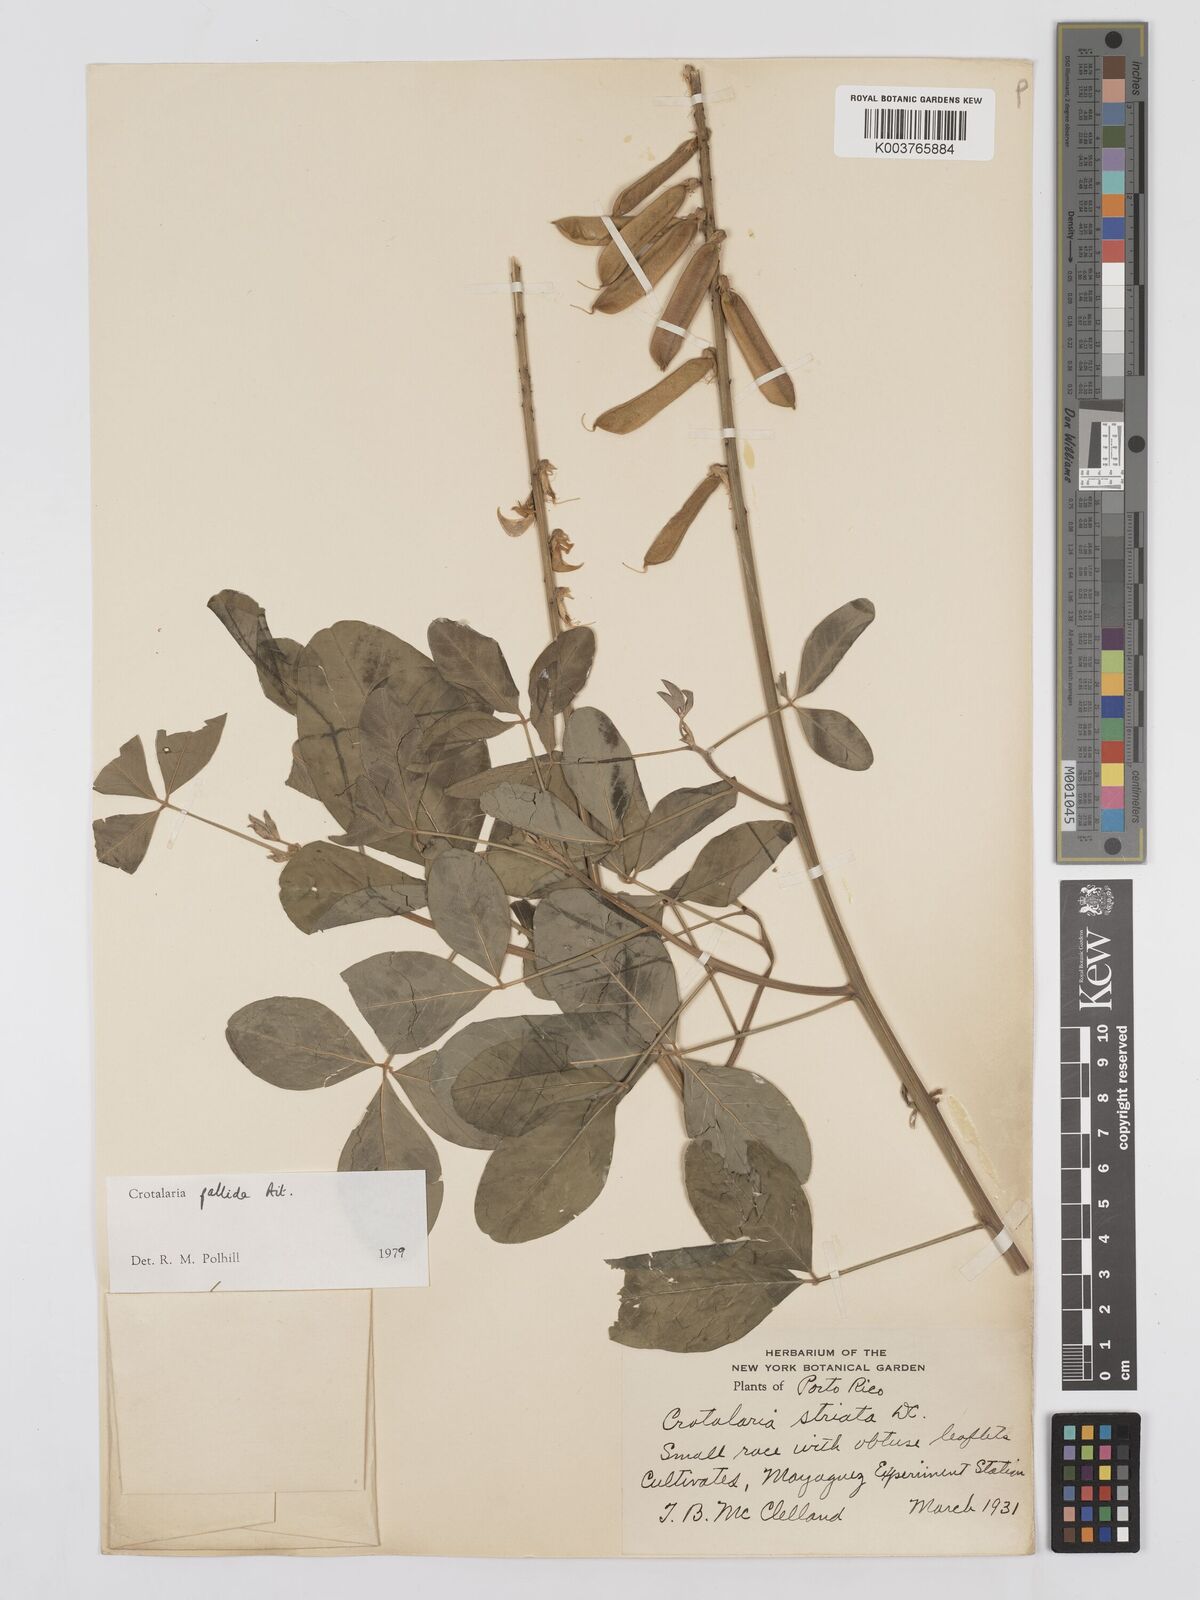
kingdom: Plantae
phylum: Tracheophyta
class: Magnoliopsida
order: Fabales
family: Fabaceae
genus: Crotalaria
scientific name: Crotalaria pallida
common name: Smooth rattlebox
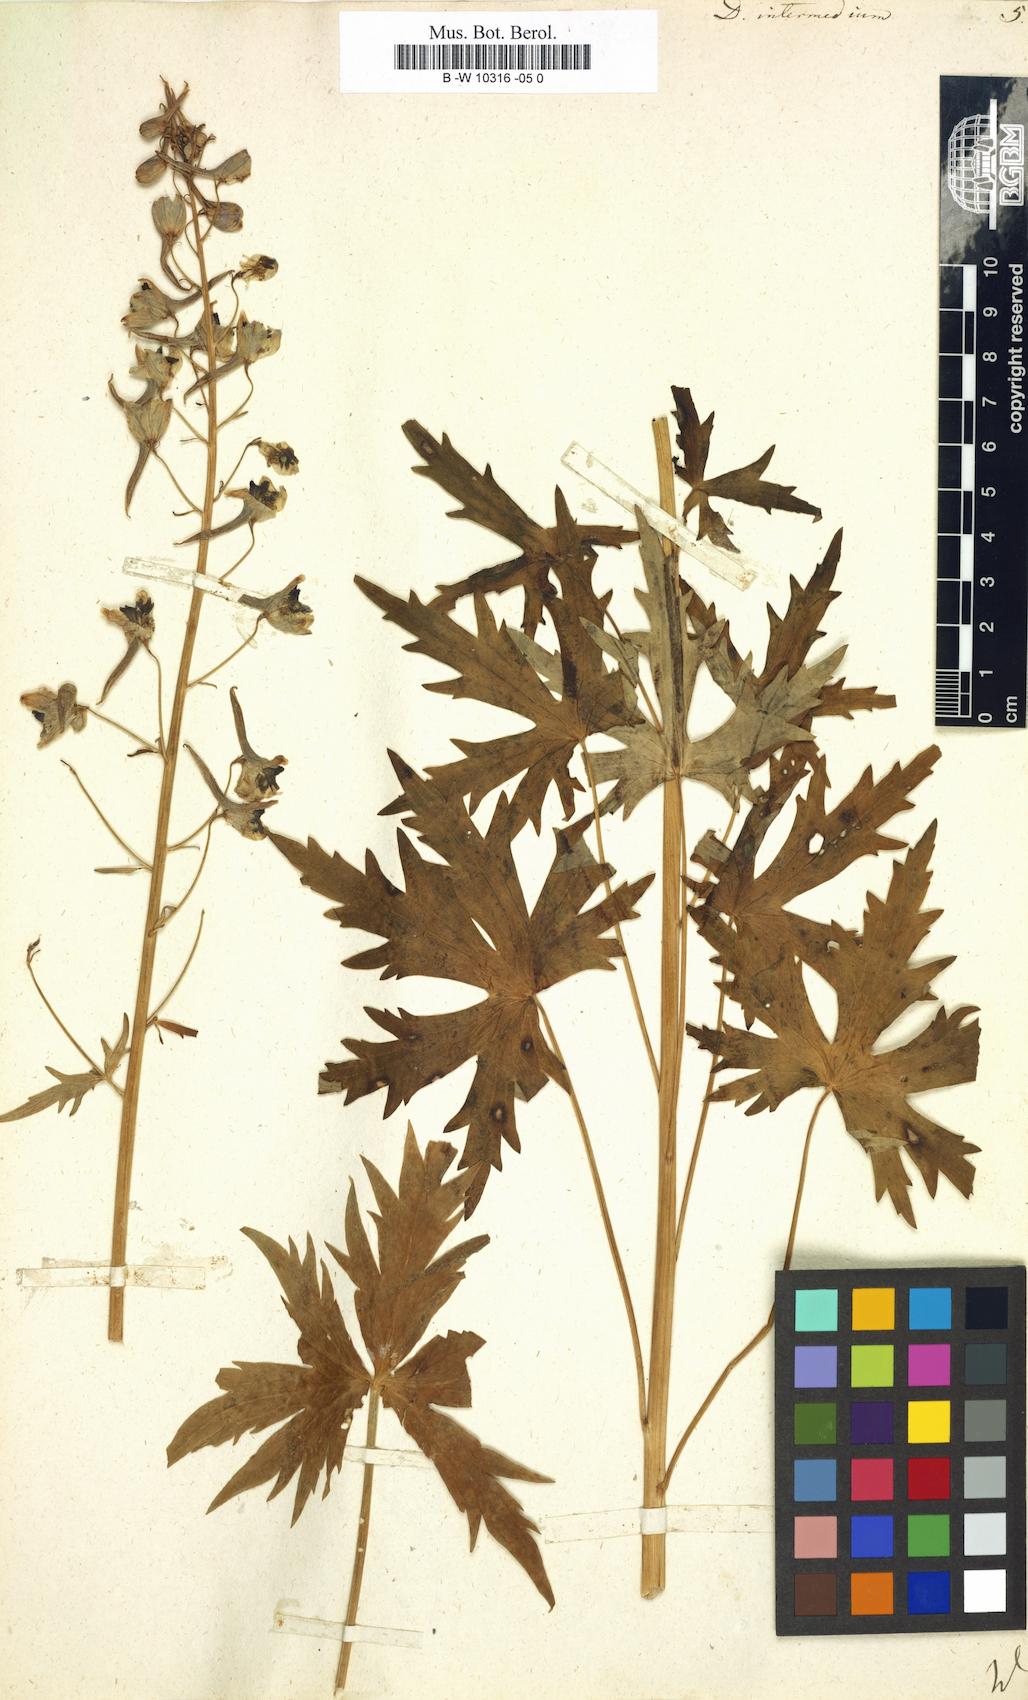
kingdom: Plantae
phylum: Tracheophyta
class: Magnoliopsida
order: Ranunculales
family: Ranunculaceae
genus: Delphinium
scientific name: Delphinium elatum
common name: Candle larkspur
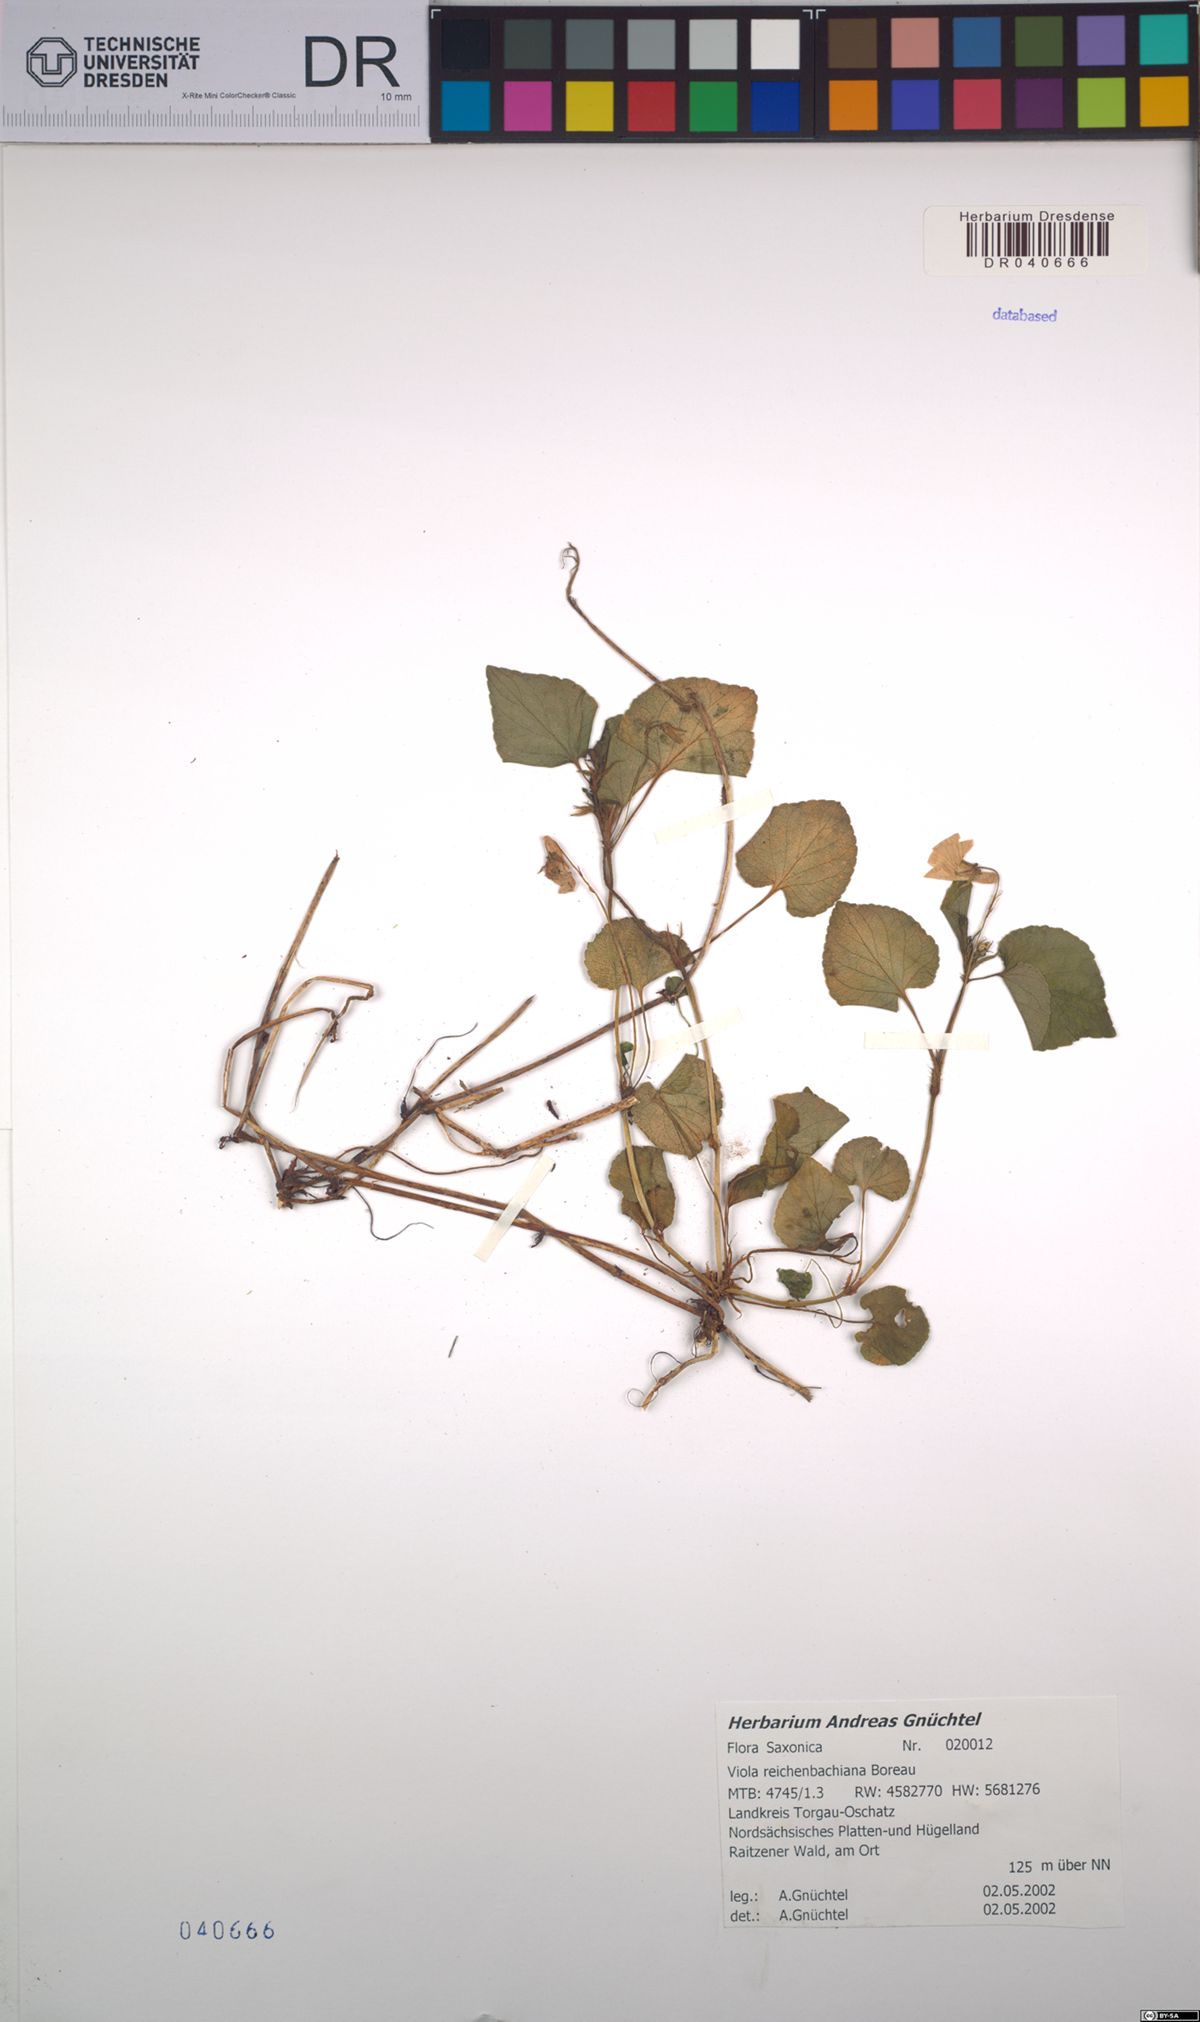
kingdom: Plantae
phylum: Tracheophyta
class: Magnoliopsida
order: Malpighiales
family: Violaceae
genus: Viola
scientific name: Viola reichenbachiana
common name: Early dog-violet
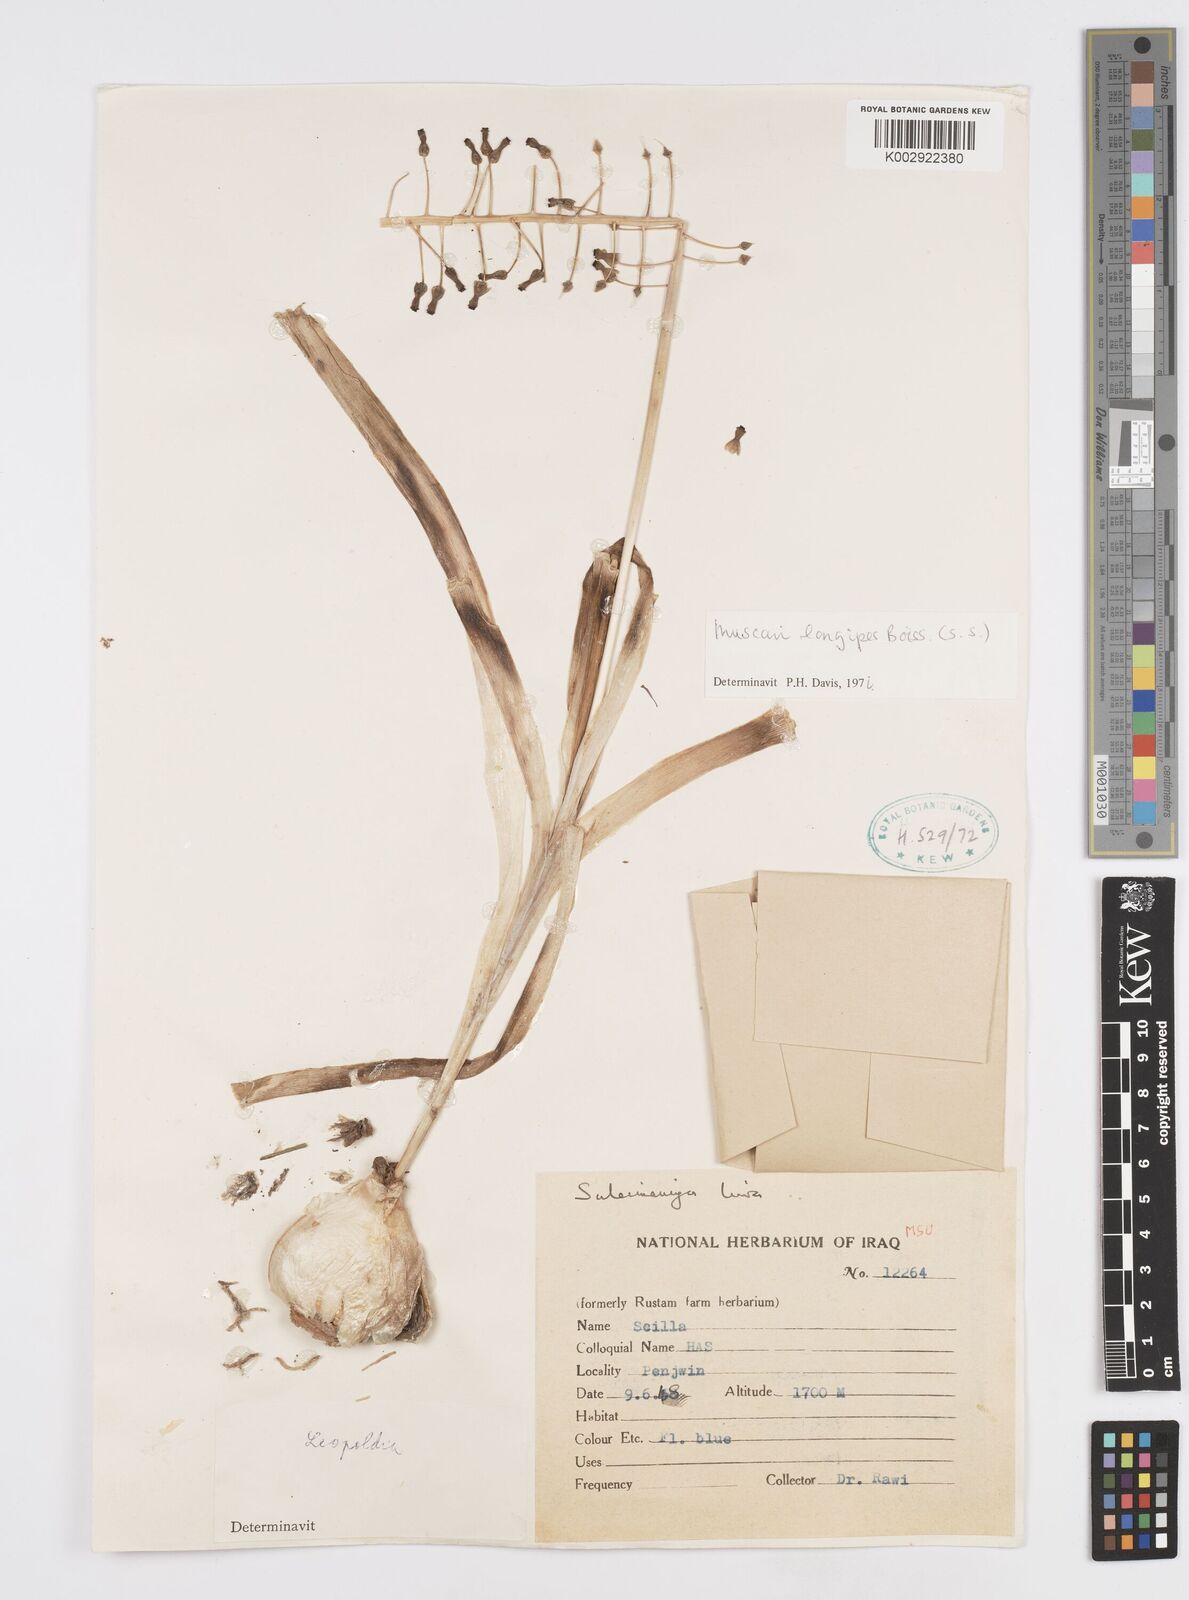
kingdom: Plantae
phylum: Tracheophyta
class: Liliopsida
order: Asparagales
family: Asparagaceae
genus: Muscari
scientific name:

***

Write out every line of the entries above as a numbered list, skipping blank lines and leaving out the pictures.

Solution below:
1. kingdom: Plantae
2. phylum: Tracheophyta
3. class: Magnoliopsida
4. order: Fabales
5. family: Fabaceae
6. genus: Crotalaria
7. scientific name: Crotalaria pallida
8. common name: Smooth rattlebox
9. kingdom: Plantae
10. phylum: Tracheophyta
11. class: Magnoliopsida
12. order: Ranunculales
13. family: Ranunculaceae
14. genus: Delphinium
15. scientific name: Delphinium elatum
16. common name: Candle larkspur
17. kingdom: Plantae
18. phylum: Tracheophyta
19. class: Magnoliopsida
20. order: Malpighiales
21. family: Violaceae
22. genus: Viola
23. scientific name: Viola reichenbachiana
24. common name: Early dog-violet
25. kingdom: Plantae
26. phylum: Tracheophyta
27. class: Liliopsida
28. order: Asparagales
29. family: Asparagaceae
30. genus: Muscari
31. scientific name:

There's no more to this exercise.